This Computer Won The 2021 American Crossword Puzzle Tournament
In 2012, a computer program named Dr. Fill placed 141st out of some 660 entries in that year’s American Crossword Puzzle Tournament, a competition for elite crossword puzzle solvers. This year, the algorithm beat the human competition, completing the final playoff puzzle in just 49 seconds.
The A.I. relies on a collection of different techniques to make sense of a puzzle. Sometimes, a simple fact is needed—who was the First Lady before Eleanor Roosevelt? (Lou Henry Hoover.) More often, however, crossword puzzle solutions rely not just on factual knowledge, but an ability to recognize themes that puzzle constructors have embedded in the crosswords, along with an understanding of puns, homonyms, and word play. (Think: Five letters, “dining table leaves”—SALAD!) The program makes a series of statistical calculations about likely answers, then tries to fit those possibilities into the puzzle squares.

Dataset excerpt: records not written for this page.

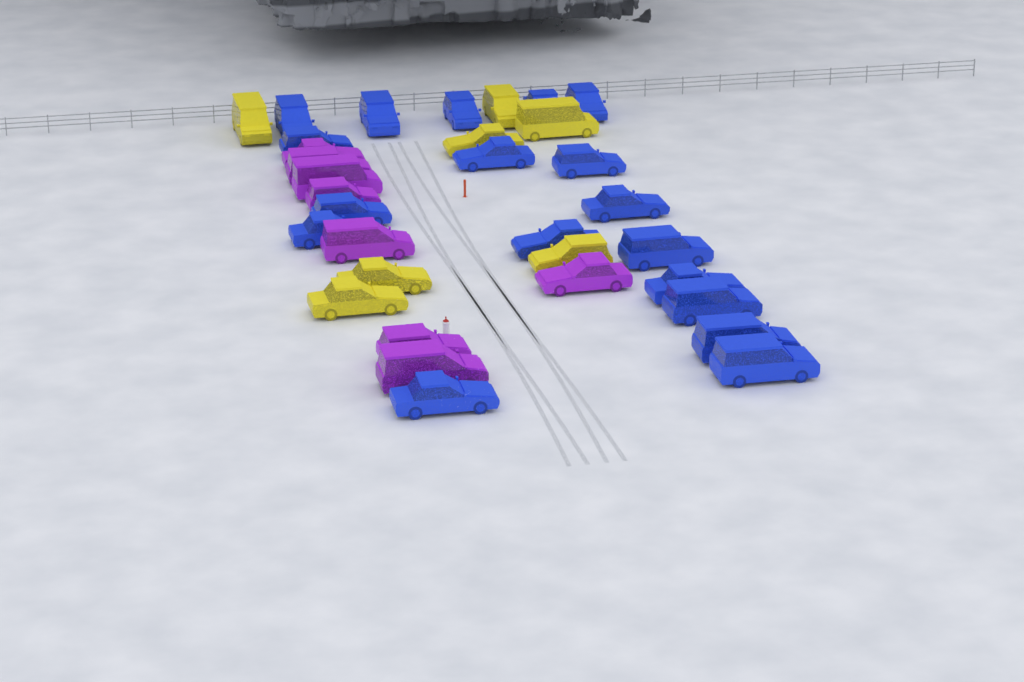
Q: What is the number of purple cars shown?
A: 8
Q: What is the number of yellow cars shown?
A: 7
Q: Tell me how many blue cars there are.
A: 18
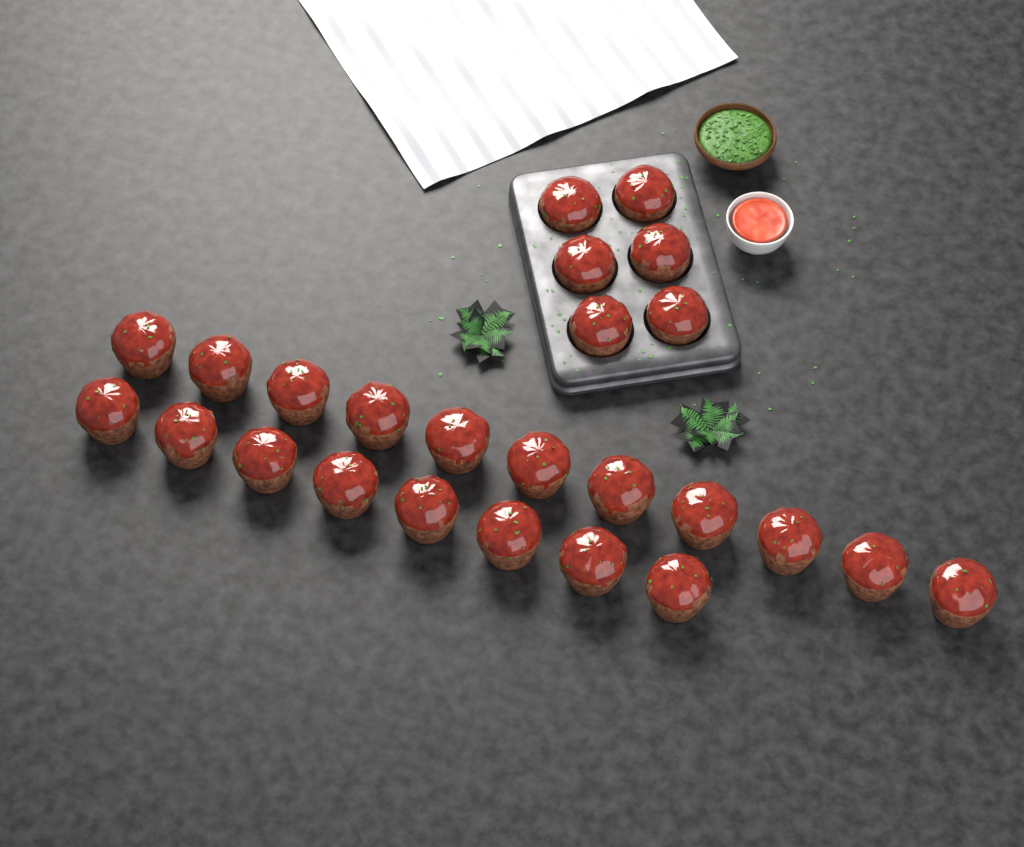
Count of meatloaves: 25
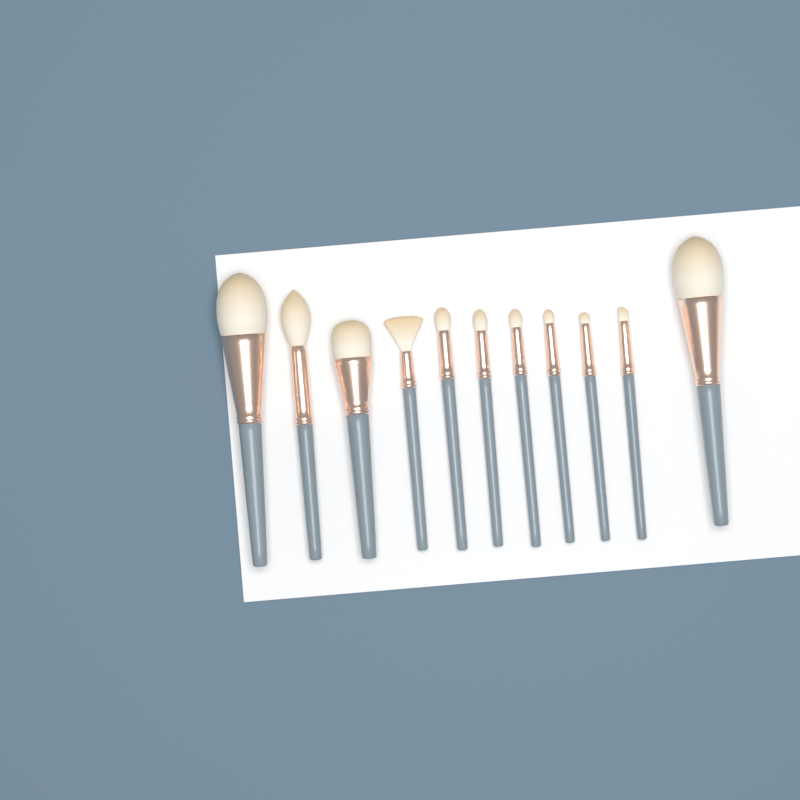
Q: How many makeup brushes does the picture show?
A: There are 11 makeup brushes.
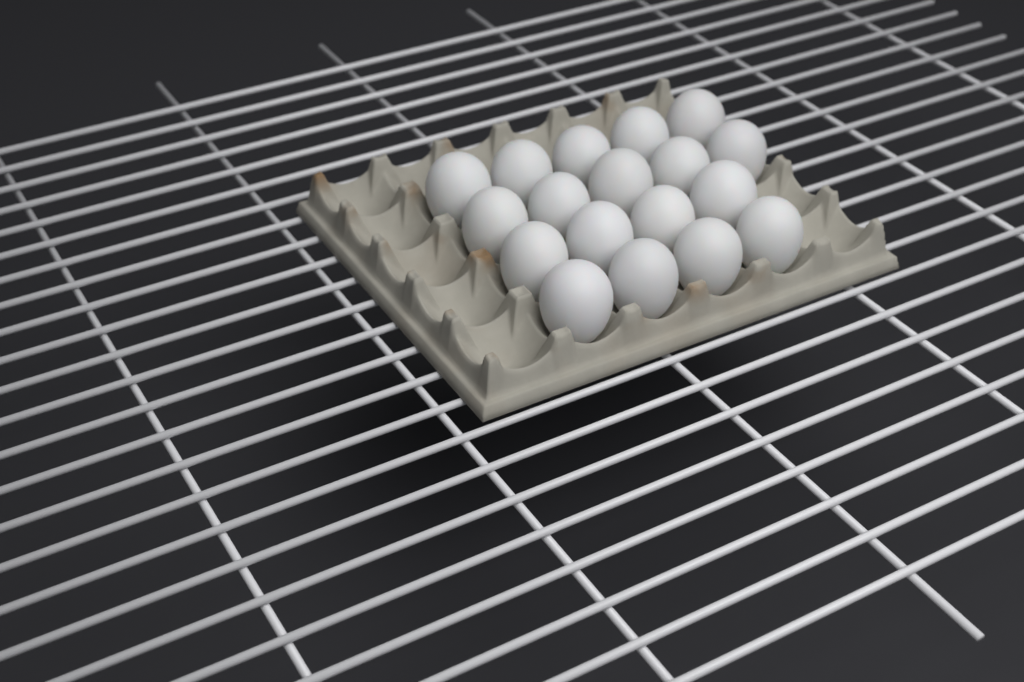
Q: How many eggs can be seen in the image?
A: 18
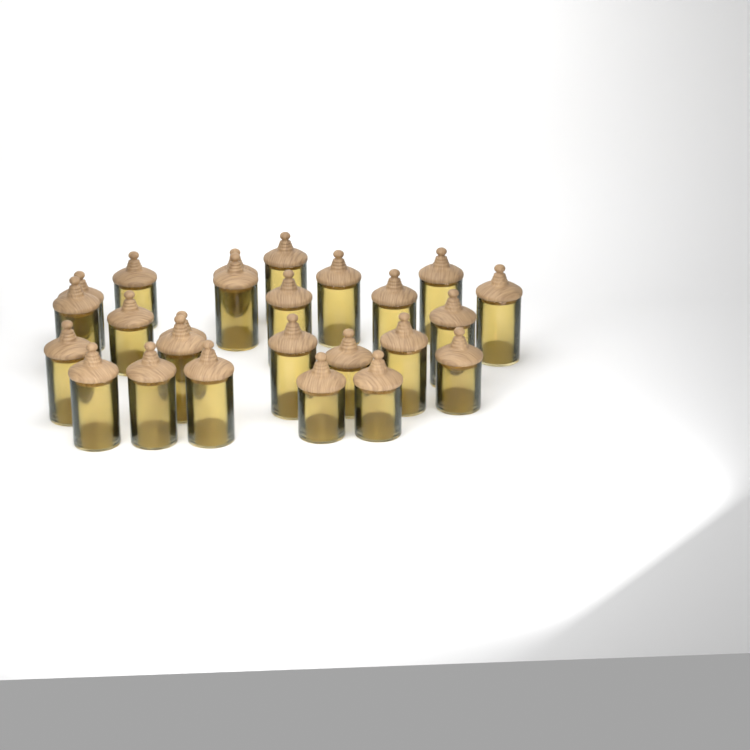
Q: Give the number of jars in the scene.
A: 25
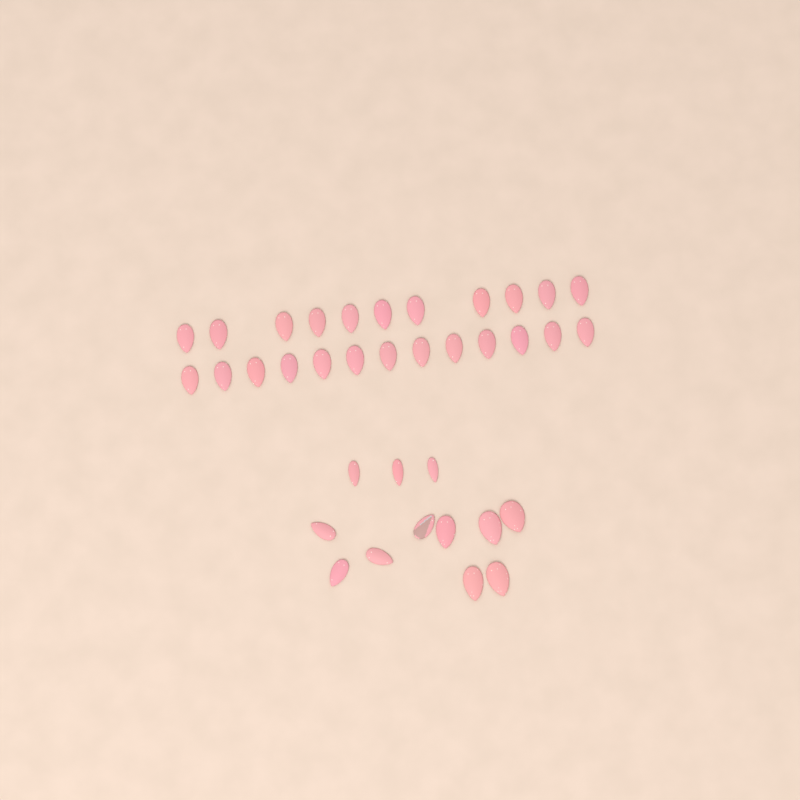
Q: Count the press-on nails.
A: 36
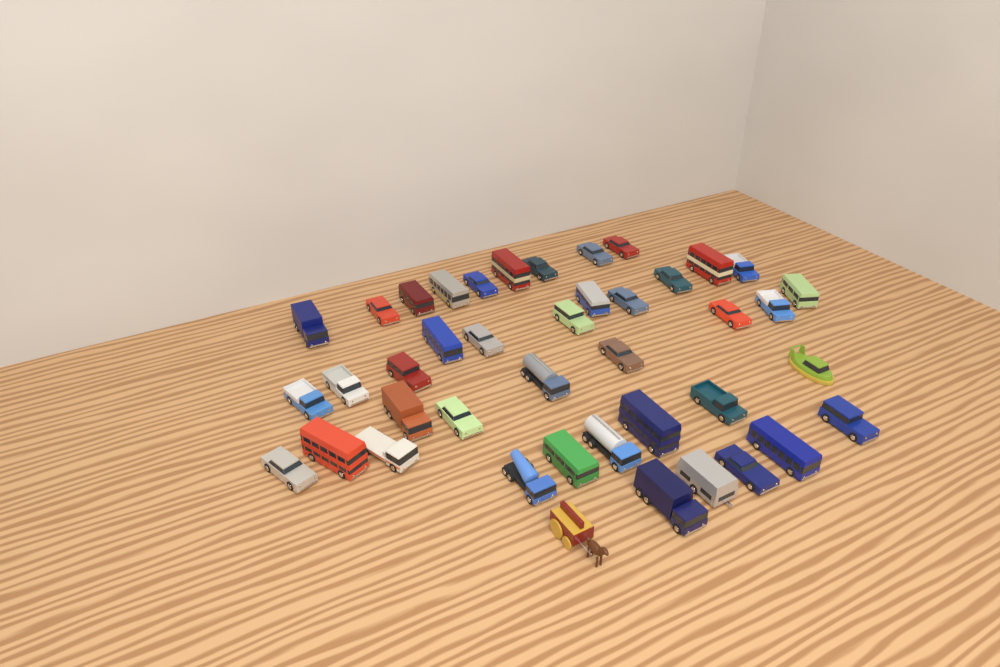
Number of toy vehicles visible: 42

This year, researchers from the Berkeley Natural Language Processing group added their expertise to Dr. Fill’s algorithms—a contribution that may have helped push Dr. Fill to its crowning victory.
But the program isn’t infallible. This year, it made three mistakes solving puzzles during the tournament, while some human solvers completed the puzzles perfectly. It can make these errors with any unique puzzle form it’s never seen before.
Matt Ginsberg, the computer programmer behind Dr. Fill, joins Ira to talk about the competition and the advances his program has made over the years.
Matt Ginsberg is a computer scientist, crossword constructor, and co-founder of Connected Signals in Eugene, Oregon.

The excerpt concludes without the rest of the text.